Fine Tuning for Classification

2026-05-08

零、写在前面

这一章主要讲了下如何对llm进行微调。

本章代码：ch06

一、Fine-tuning for classification

1.1 Different categories of fine-tuning

对语言模型最常用的微调方式有 instruction fine-tuning 以及 classification fine-tuning。

instruction fine-tuning涉及到在基于指令的任务集合上进行训练，然后提高llm对于自然语言prompt的理解以及执行任务的能力。

而 classification fine-tuning则更简单一点，就是对llm在分类问题的数据上训练，只能输出训练的时候见过的类别标签。

显然，instruction fine-tuning更通用，因为可以用于多个领域。classification fine-tuning其实是一种专用模型，比如翻译、分类……

classification fine-tuning的训练要容易的多，所以本章主要涉及classification fine-tuning。在下一章会进行 instruction fine-tuning。

1.2 准备数据集

import requests
import zipfile
import os
from pathlib import Path

url = "https://archive.ics.uci.edu/static/public/228/sms+spam+collection.zip"
zip_path = "sms_spam_collection.zip"
extracted_path = "sms_spam_collection"
data_file_path = Path(extracted_path) / "SMSSpamCollection.tsv"


def download_and_unzip_spam_data(url, zip_path, extracted_path, data_file_path):
    if data_file_path.exists():
        print(f"{data_file_path} already exists.
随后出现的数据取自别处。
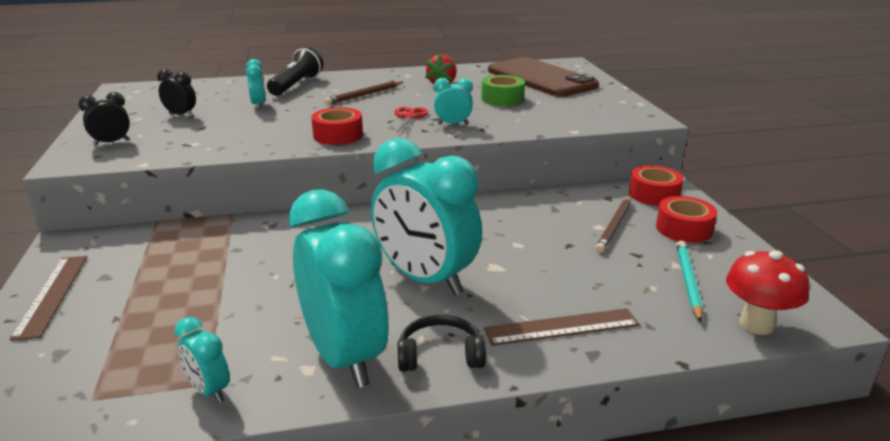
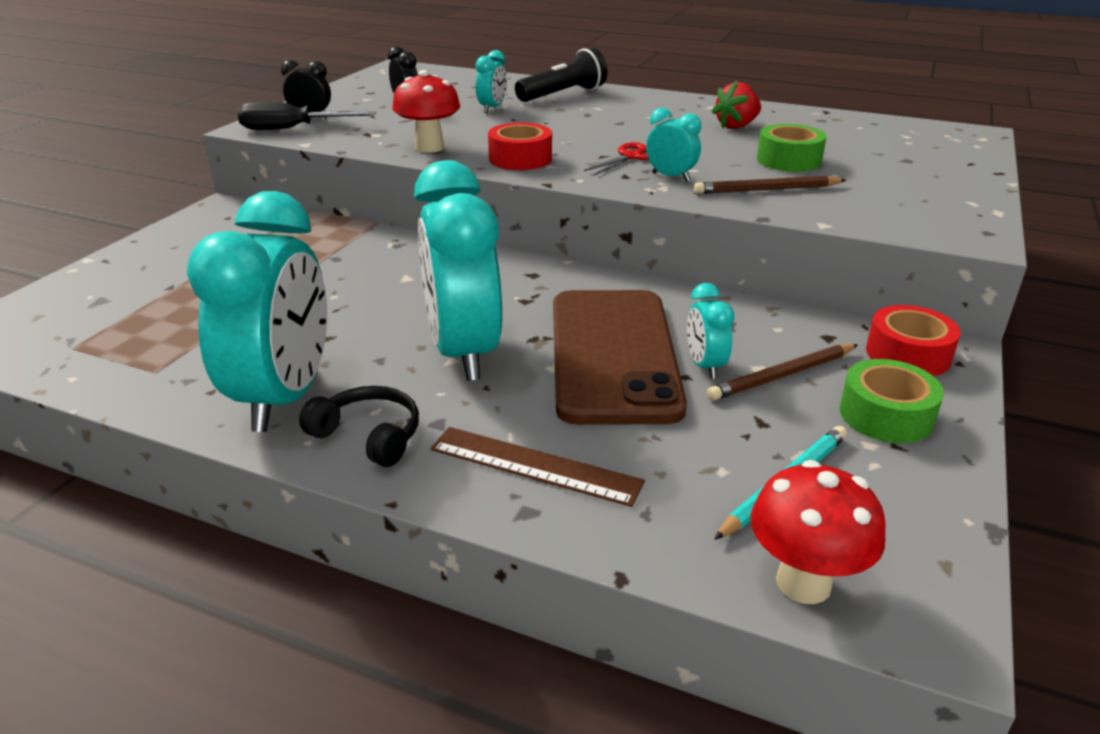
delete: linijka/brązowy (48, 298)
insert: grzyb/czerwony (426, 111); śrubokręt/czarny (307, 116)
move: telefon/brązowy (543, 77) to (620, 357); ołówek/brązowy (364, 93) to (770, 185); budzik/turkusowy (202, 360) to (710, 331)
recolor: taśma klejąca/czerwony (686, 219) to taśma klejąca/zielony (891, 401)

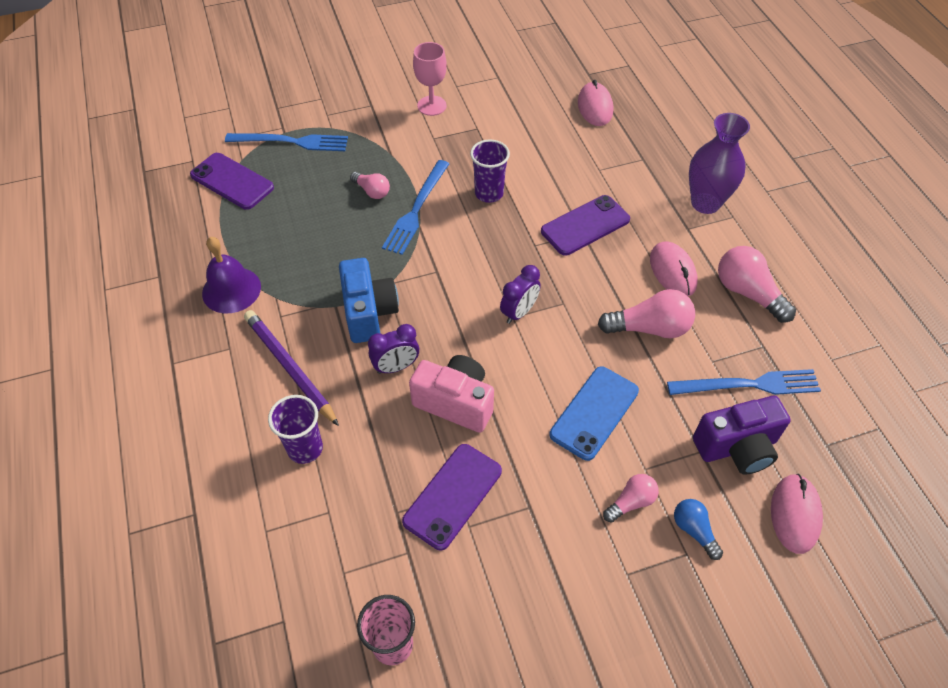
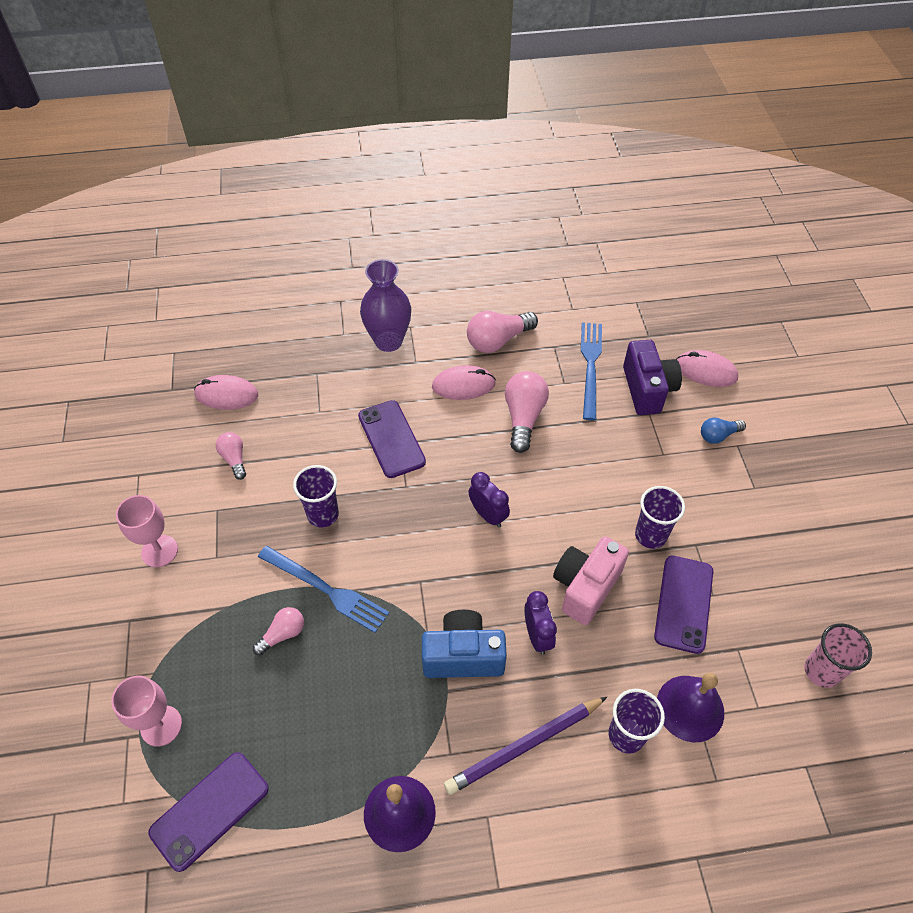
delete: telefon/niebieski (594, 414)
insert: szklanka/fioletowy (660, 517); dzwonek/fioletowy (690, 707)
move: żarówka/różowy (631, 498) to (231, 456)
replace: widelec/niebieski (286, 142) to kielich/różowy (146, 711)
rotate: telefon/fioletowy (452, 497) = (683, 605) 60 degrees clockwise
Skipping download and extraction.")
        return

    # Downloading the file
    response = requests.get(url, stream=True, timeout=60)
    response.raise_for_status()
    with open(zip_path, "wb") as out_file:
        for chunk in response.iter_content(chunk_size=8192):
            if chunk:
                out_file.write(chunk)

    # Unzipping the file
    with zipfile.ZipFile(zip_path, "r") as zip_ref:
        zip_ref.extractall(extracted_path)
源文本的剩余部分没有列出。